Шкаф казался растерянным.
— Я даже не представлял…
— Знаю.
Снова наступила тишина. Кизия взглянула в ту сторону, куда Ванесса утащила Дерека. Она заметила юную парочку в противоположном конце зала. Они крепко обнимались. Их губы слились в страстном поцелуе.
Воркуют голубки, — подумала она и мысленно помолилась, чтобы их подростковая влюбленность не привела к далеко идущим последствиям.

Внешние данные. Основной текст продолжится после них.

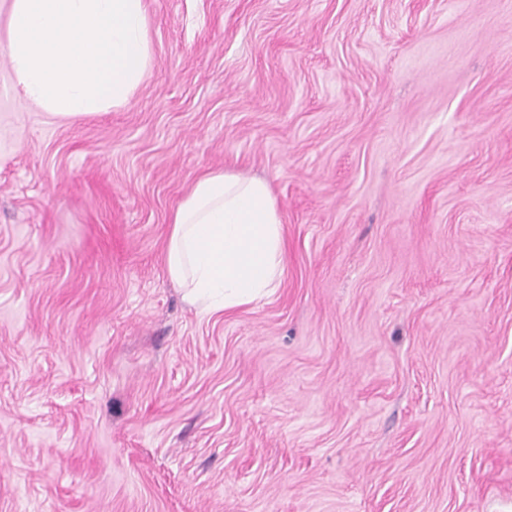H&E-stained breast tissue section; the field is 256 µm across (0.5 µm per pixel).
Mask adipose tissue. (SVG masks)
<instances>
[{"label":"adipose tissue","mask_w":512,"mask_h":512,"mask_svg":"<svg viewBox=\"0 0 512 512\" xmlns=\"http://www.w3.org/2000/svg\"><path fill=\"white\" fill-rule=\"evenodd\" d=\"M6 49L15 92L72 122L126 106L152 66L144 0H12ZM284 247L269 184L211 170L174 210L163 262L211 313L271 297Z\"/></svg>","instance_id":"1"}]
</instances>
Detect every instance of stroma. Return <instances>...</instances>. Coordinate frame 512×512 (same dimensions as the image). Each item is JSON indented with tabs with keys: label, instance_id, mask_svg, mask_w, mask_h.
<instances>
[{
	"label": "stroma",
	"instance_id": "obj_1",
	"mask_svg": "<svg viewBox=\"0 0 512 512\" xmlns=\"http://www.w3.org/2000/svg\"><path fill=\"white\" fill-rule=\"evenodd\" d=\"M0 0V512H512V0H145L130 103L12 87ZM266 179L270 298L162 262ZM284 247L269 184L210 170L174 210L163 262L184 298L211 313L271 297L281 286Z\"/></svg>",
	"mask_w": 512,
	"mask_h": 512
}]
</instances>
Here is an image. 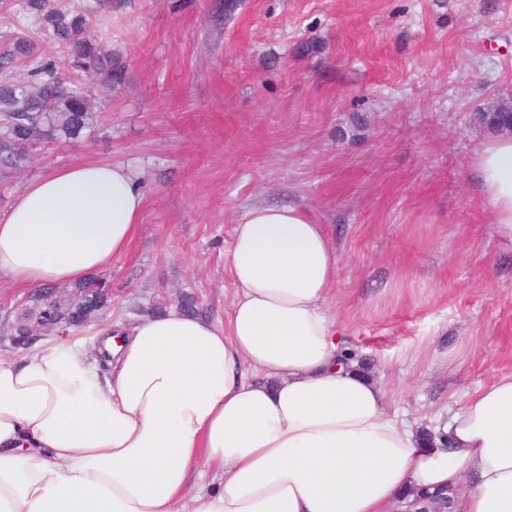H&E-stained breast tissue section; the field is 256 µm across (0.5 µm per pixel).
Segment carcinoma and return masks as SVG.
I'll list each match as a JSON object with an SVG mask.
<instances>
[{
    "label": "carcinoma",
    "instance_id": "obj_1",
    "mask_svg": "<svg viewBox=\"0 0 512 512\" xmlns=\"http://www.w3.org/2000/svg\"><path fill=\"white\" fill-rule=\"evenodd\" d=\"M26 14L39 23V30L66 52V60L56 62L39 58L36 41L21 32L0 46V179L7 180L31 165L33 135L42 133L44 142L74 140L94 131V116L88 98L111 95L124 81L127 60L120 52L105 48L91 38L86 29V14L104 8L112 0H93L80 9L62 10L53 0H22ZM108 281L90 278L61 290V300L53 317L59 325L78 331L83 324L67 316V300L89 296L90 288H105ZM28 313L20 311L13 333L19 337L14 348L27 350L33 341L23 323ZM358 362V369L370 373L374 360L355 350H343L341 362ZM425 448L447 446V436L428 426L418 430ZM406 497L422 501L423 512H453L456 492L412 490Z\"/></svg>",
    "mask_w": 512,
    "mask_h": 512
}]
</instances>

Слишком часто дети рождают детей, и не хватало, чтобы шестнадцатилетняя Ванесса Темпл угодила в эту ловушку.
Кизия почувствовала, что Шкаф снова взял ее за руку, и повернулась к нему. Выражение его лица подсказывало, что он видел то же, что и она, и что их мысли совпадают. Ей вспомнился однажды услышанный обрывок разговора между Шкафом и двумя подростками. О том, что настоящий мужчина не тот, кто может сделать ребенка, а тот, кто способен о своем ребенке позаботиться.
Шкаф нежно поглаживал ее пальцы, не сводя с нее глаз. В конце концов он спросил:
— А ты хочешь иметь детей, Кизия Лоррейн?

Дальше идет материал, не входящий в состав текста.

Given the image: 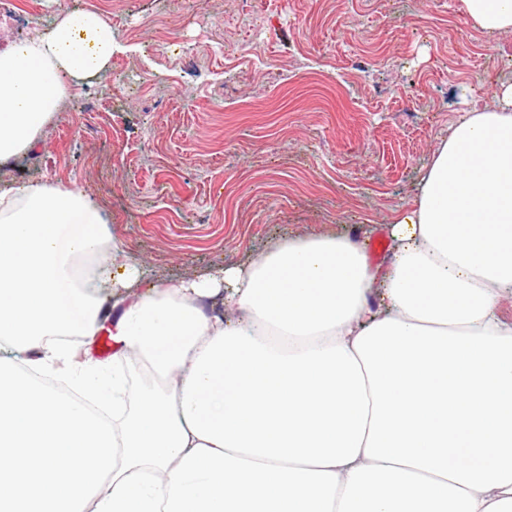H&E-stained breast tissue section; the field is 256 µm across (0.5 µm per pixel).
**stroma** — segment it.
Listing matches in <instances>:
<instances>
[{"label": "stroma", "mask_w": 512, "mask_h": 512, "mask_svg": "<svg viewBox=\"0 0 512 512\" xmlns=\"http://www.w3.org/2000/svg\"><path fill=\"white\" fill-rule=\"evenodd\" d=\"M122 46L72 87L16 181L75 185L150 277L178 281L288 237L387 238L448 127L483 88L512 80V34L468 26L461 0H77ZM0 48L54 22L20 0ZM268 41L243 61L252 24ZM196 52L200 73L178 54Z\"/></svg>", "instance_id": "35a3bbf8"}]
</instances>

Ее сердце замерло. Перед ее мысленным взором возник образ маленького пухлого мальчика. Смуглый малыш с темно-карими глазами и широким, резко очерченным носом. Его, хохочущего, подхватывает на руки отец, сильный, чернокожий мужчина.
Кизия моргнула, отгоняя от себя эти мысли. Ей отчаянно хотелось отвести взгляд, но она смогла удержаться. Глядя Шкафу прямо в глаза, она ответила со всей присущей ей честностью.
— Да, я хочу детей. Но сначала я хочу кое-чего другого.
Сопровождая Кизию к машине пятнадцать минут спустя, Шкаф все еще обдумывал ее ответ. По нескольким причинам он не стал углубляться в эту тему. Да и сам вопрос насчет детей вырвался у него нечаянно. Просто он уже несколько раз задумывался о детях Кизии… его детях. Но заводить речь об этом, когда так много других проблем остаются неразрешенными…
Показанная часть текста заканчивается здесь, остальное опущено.